Count the lines of the items below that contain the string "distortion", treating case as significant, and give only the number.

################

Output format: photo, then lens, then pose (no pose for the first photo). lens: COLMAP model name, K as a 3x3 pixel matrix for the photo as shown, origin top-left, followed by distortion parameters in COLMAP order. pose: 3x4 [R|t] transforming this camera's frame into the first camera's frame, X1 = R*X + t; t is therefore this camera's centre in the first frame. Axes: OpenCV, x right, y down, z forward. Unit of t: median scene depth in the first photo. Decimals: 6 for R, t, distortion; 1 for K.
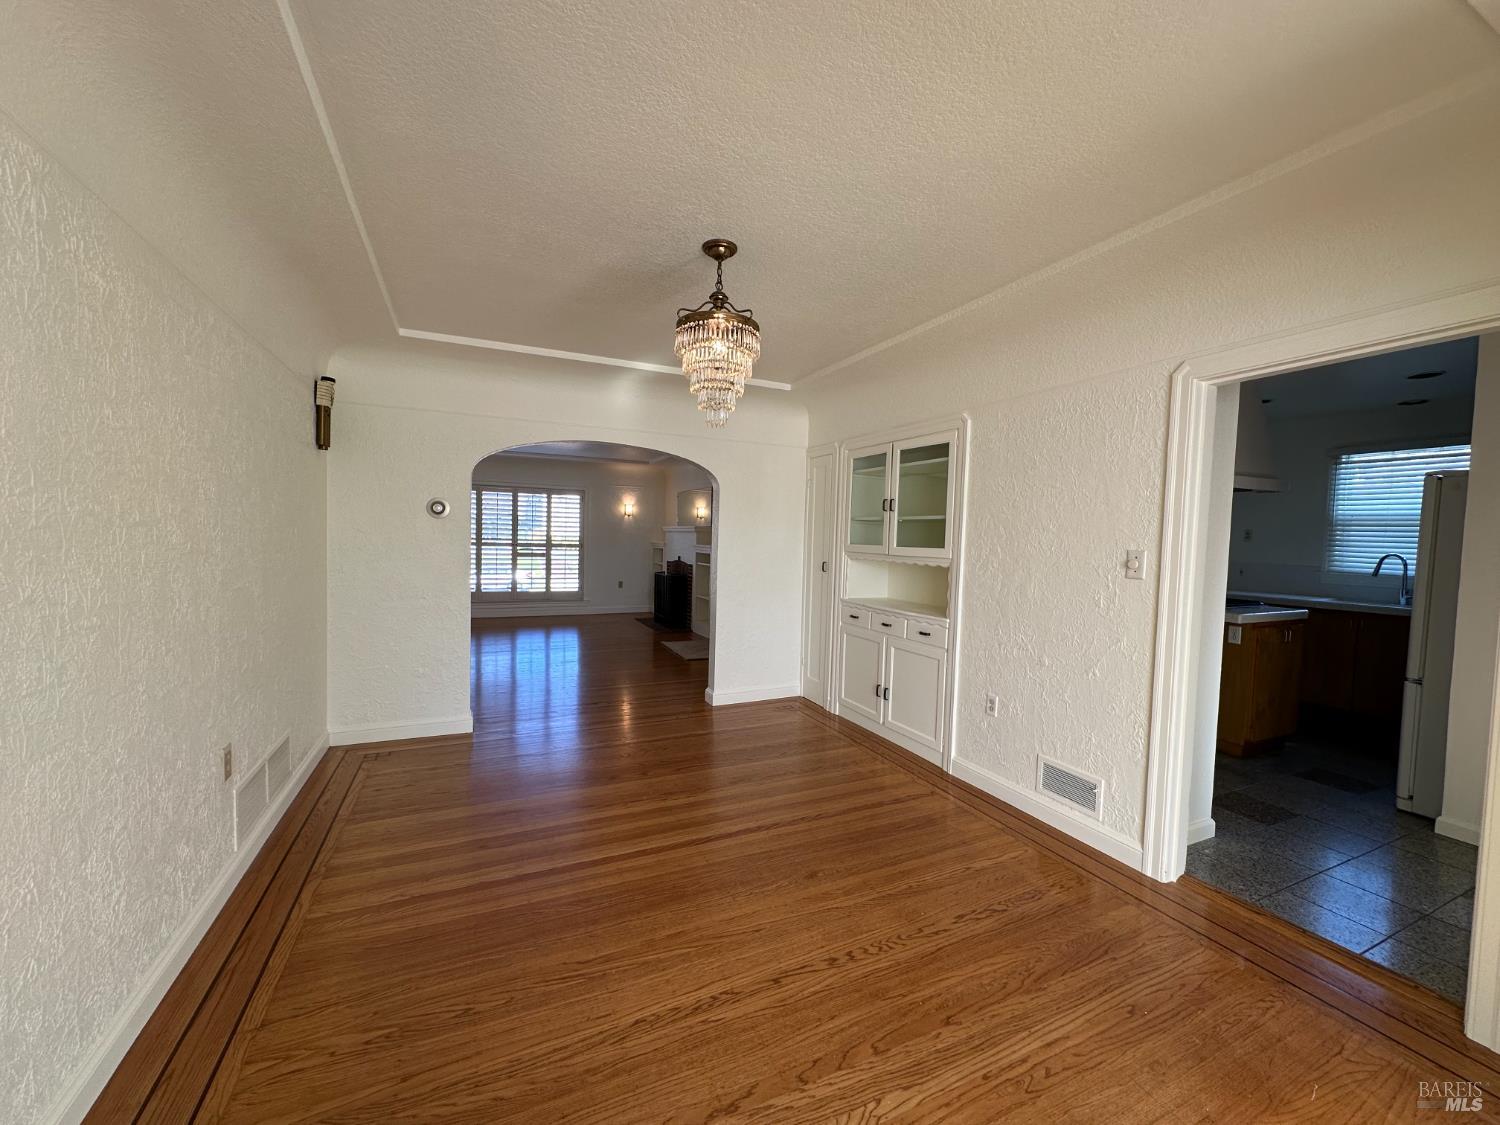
lens RADIAL K [[596.7, 0, 750.0], [0, 596.7, 562.5], [0, 0, 1]] dist [0.000384, 0.000228]
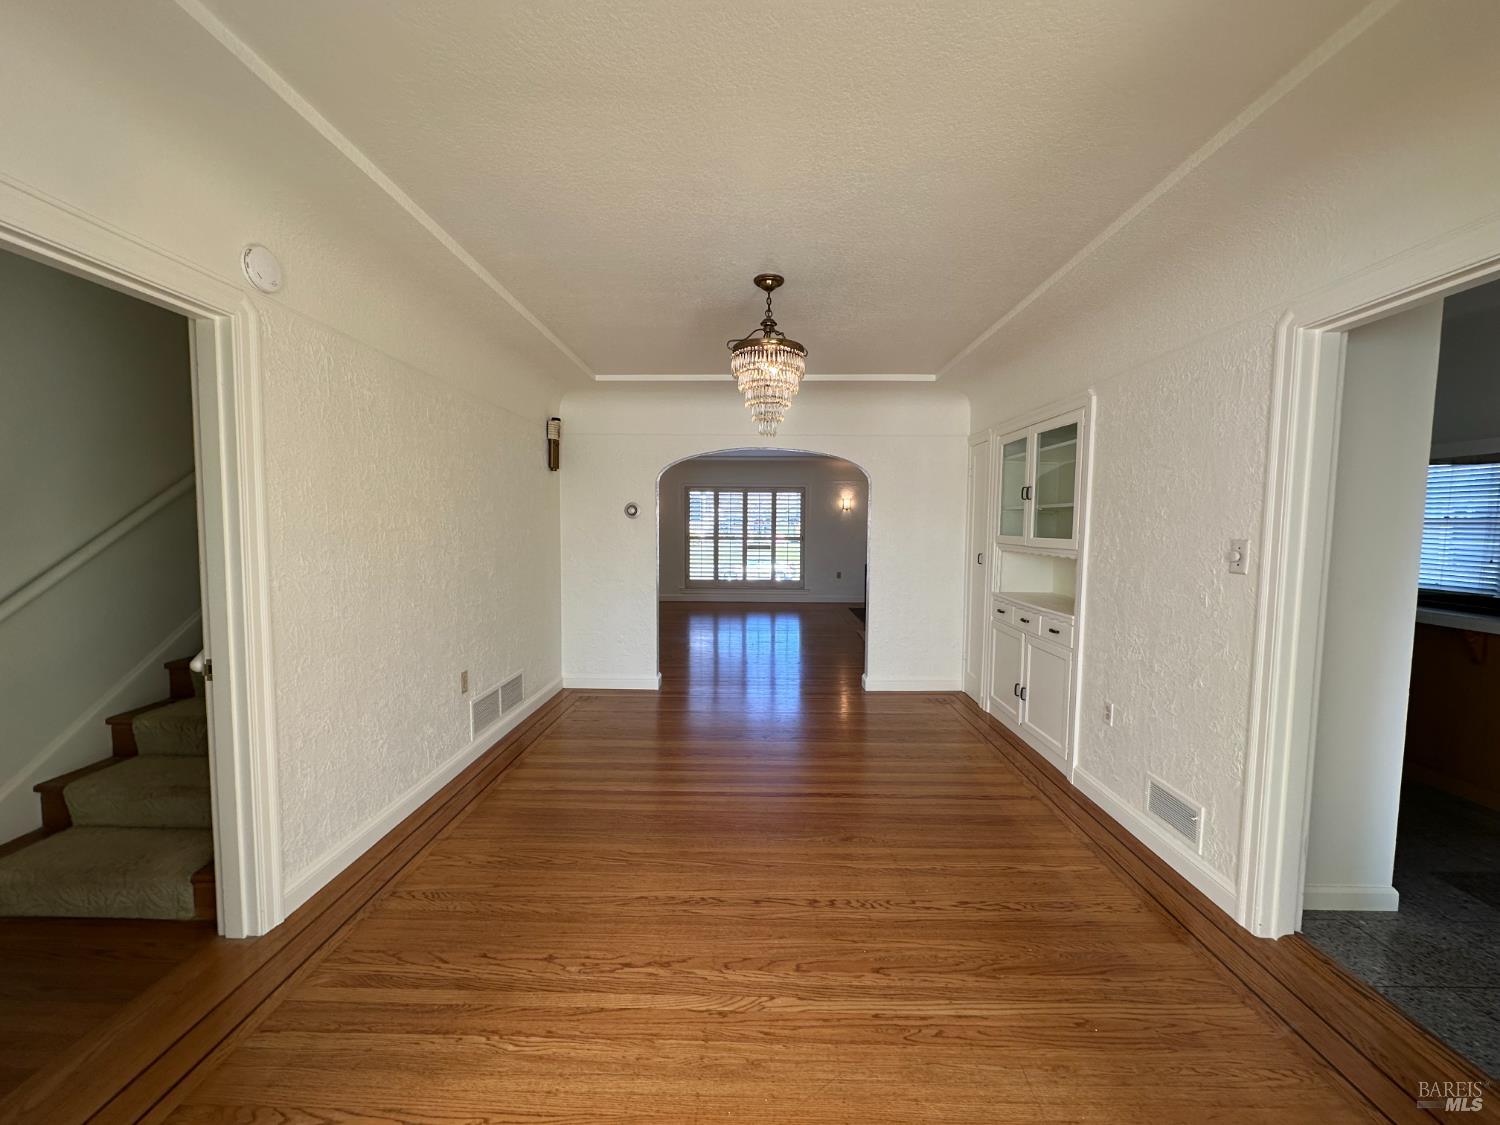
lens RADIAL K [[596.7, 0, 750.0], [0, 596.7, 562.5], [0, 0, 1]] dist [0.000384, 0.000228]
pose [[0.899663, 0.008218, -0.436507, 0.375187], [-0.002471, 0.999903, 0.013732, 0.001827], [0.436578, -0.011275, 0.899596, -0.052687]]
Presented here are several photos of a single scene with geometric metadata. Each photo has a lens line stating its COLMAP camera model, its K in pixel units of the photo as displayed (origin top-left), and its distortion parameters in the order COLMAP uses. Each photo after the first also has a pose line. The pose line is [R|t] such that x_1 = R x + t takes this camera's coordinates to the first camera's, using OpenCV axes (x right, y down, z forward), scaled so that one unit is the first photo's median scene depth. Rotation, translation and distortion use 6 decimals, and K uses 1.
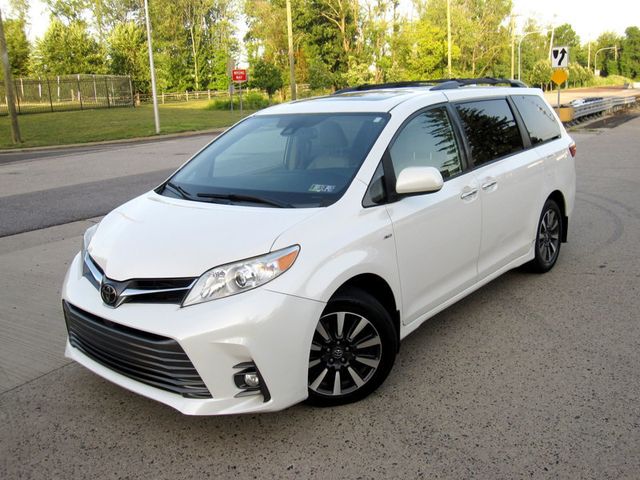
lens RADIAL K [[637.6, 0, 320.0], [0, 637.6, 240.0], [0, 0, 1]] dist [-0.068673, 0.021643]
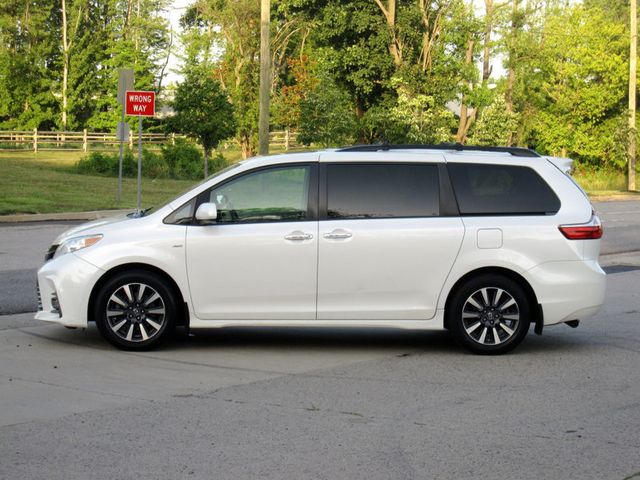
lens RADIAL K [[1556.3, 0, 320.0], [0, 1556.3, 240.0], [0, 0, 1]] dist [-0.129613, -0.137020]
pose [[0.997595, 0.065178, -0.023599, 0.020176], [-0.068245, 0.983164, -0.169502, 0.012601], [0.012153, 0.170705, 0.985247, -0.057074]]
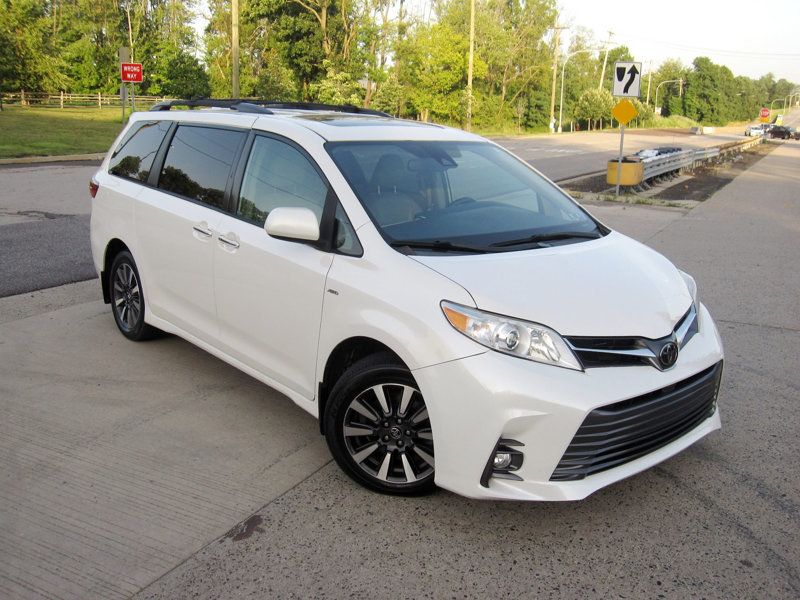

################

*Response for this exercise*
2